§ EXCERPT PROVIDED:
● ● ● ● ●

One of my favorite sayings is the one that goes “There’s never enough time to do it right, but there’s always enough time to do it over.”  I love it because it’s so true!  It applies in so many areas in life, but it’s a lesson we often forget.

Teaching The Value Of Taking Your Time

Our five year old son is now in kindergarten, and they’re concentrating a lot on writing out their letters and simple words.  Each month they get a homework packet, each with a few sheets that focuses on one letter per sheet.  It has them trace the letter a few times, then leaves space for them to do it on their own.

My son can do the writing very well if he takes his time, but there are times when he tries to rush through it, and when he does the work is sloppy.

We encourage him to do the work, and remind him at the beginning to take his time.  He’s already learned that if he rushes through it and doesn’t do a good job, that he has to use his eraser and start over.

His teacher sent back last month’s homework and was very impressed with the results, as we really concentrated on having him take his time.  She even saw one page where we made him erase an entire row of P’s and re-do them, and wrote that she was ‘glad’ he did those over.  We sat down with him and showed him the things that his teacher wrote, and used the positive notes as encouragement to take his time and do the work right the first time.

We can tell that he is taking more time, even on his own, as he has learned the lesson the hard way that quick work leads to being sloppy, and sloppy work means that he has to do it again.

Honestly, my son knows his letters very well, and outside of a few that he writes backwards (those silly S’s), he can write them well.  The biggest lesson he’s actually getting from doing that is the lesson of doing it right the first time, by taking his time.

When Rushing Leads To Sloppy Work

This lesson doesn’t apply just to kindergartners doing their writing lessons, this applies to many areas in life.  Rushing through things can lead to sloppy work in many areas:

  • Work – We’ve all seen the results when you try to rush through something at work. mb-2015-01-watch Poor quality of a product can result, or if you’re writing an e-mail or proposal, a costly spelling or grammar mistake from being rushed can lead to big problems.
  • Money – Trying to skip over doing a budget the right way will likely lead to a budget that isn’t accurate or doesn’t help properly lead to making better money choices.
  • Parenting – I’ve learned my lesson more than a few times that the best way to teach a child is to take your time with them.  Trying to rush through any part of being a parent will often lead to missed opportunities or more.
  • Painting – If you’ve ever painted a room and tried to rush through it, you learn very quickly that there is no fooling a paintbrush and roller when it comes to trying to rush through it.

The list can go on and on, because as the initial quote I posted sort of suggests, it can apply to just about anything.

How To Avoid Rushing Through Things

Taking your time is easier said than done.  So, how best to go about it?  Here are a few suggestions:

  1. State your goal – This one may sound unnecessary, but it’s really quite the opposite.  If you state your goal, whether it be writing it down, communicating it, or even just thinking it in your head, you’ll have an end result that your mind can picture.
  2. Focus – Once you have that goal stated, keep referring back to it in whatever form you have it, and know that you’re working toward that goal.
  3. Set milestones – If you have a big room to paint, break it down to various tasks or walls.  Same goes with just about anything.  With our son, when he sees his work as daunting, we tell him to work on one line, and not worry about the rest.  This provides the ability to concentrate more and get better results.

● ● ● ● ●

§ SUPPLIED ENTRIES:
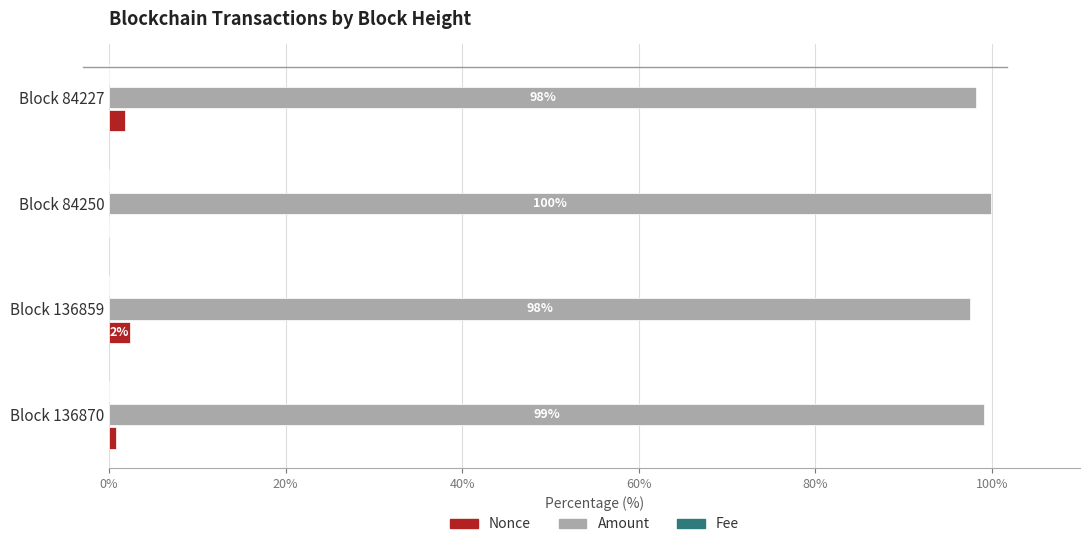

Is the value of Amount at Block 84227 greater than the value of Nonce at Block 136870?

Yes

● ● ● ● ●

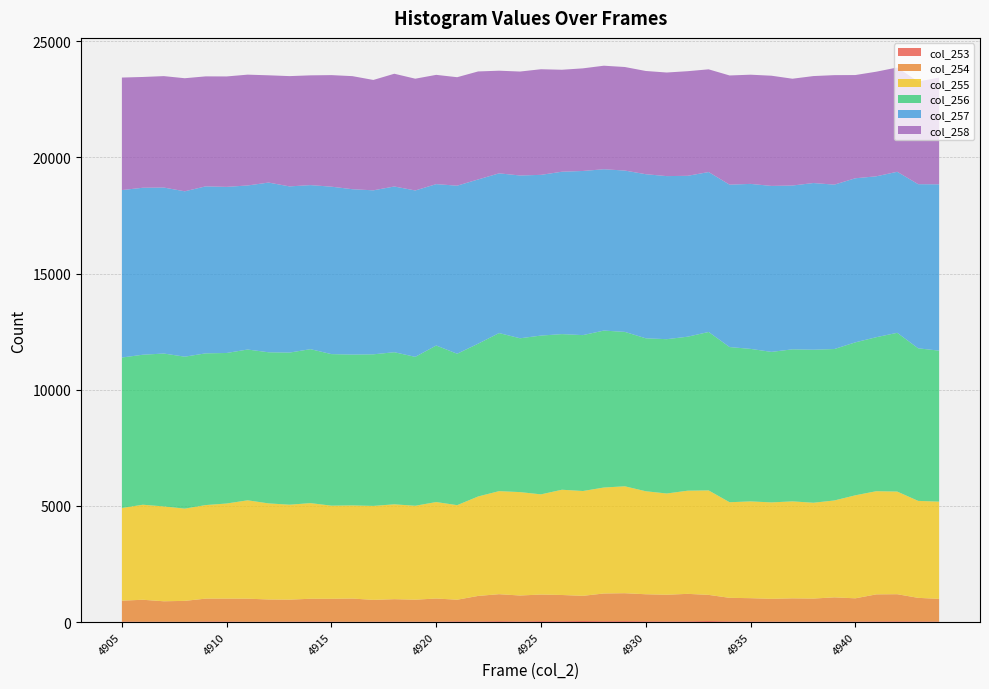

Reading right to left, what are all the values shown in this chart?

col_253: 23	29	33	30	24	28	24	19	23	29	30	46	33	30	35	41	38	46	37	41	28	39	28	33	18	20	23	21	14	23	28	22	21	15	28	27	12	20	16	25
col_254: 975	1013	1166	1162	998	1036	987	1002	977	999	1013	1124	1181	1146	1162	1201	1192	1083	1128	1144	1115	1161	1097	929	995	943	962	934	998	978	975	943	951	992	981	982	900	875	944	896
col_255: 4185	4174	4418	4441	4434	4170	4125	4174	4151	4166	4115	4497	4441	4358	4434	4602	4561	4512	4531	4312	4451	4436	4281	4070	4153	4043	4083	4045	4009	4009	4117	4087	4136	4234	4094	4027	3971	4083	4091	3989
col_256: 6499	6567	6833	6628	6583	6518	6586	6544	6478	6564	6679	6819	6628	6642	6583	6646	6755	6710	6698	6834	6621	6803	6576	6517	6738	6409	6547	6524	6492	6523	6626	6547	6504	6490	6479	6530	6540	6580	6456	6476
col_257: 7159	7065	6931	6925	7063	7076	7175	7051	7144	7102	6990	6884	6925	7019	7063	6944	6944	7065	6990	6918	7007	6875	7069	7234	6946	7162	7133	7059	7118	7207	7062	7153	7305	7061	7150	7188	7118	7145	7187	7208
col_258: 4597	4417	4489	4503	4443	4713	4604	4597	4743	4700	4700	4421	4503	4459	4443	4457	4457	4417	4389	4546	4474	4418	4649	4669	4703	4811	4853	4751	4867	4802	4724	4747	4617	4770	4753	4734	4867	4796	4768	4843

● ● ● ● ●

§ WHAT THIS EXERCISE ASKS:
1: From the post on taking your time, copy the passage starting with "1. State your goal" and going on through "toward that goal.".
2: How many lines of the records contain the string "chart"? Reply with the number only.

§ RESPONSES:
1:
1. State your goal – This one may sound unnecessary, but it’s really quite the opposite.  If you state your goal, whether it be writing it down, communicating it, or even just thinking it in your head, you’ll have an end result that your mind can picture.
  2. Focus – Once you have that goal stated, keep referring back to it in whatever form you have it, and know that you’re working toward that goal.

2: 1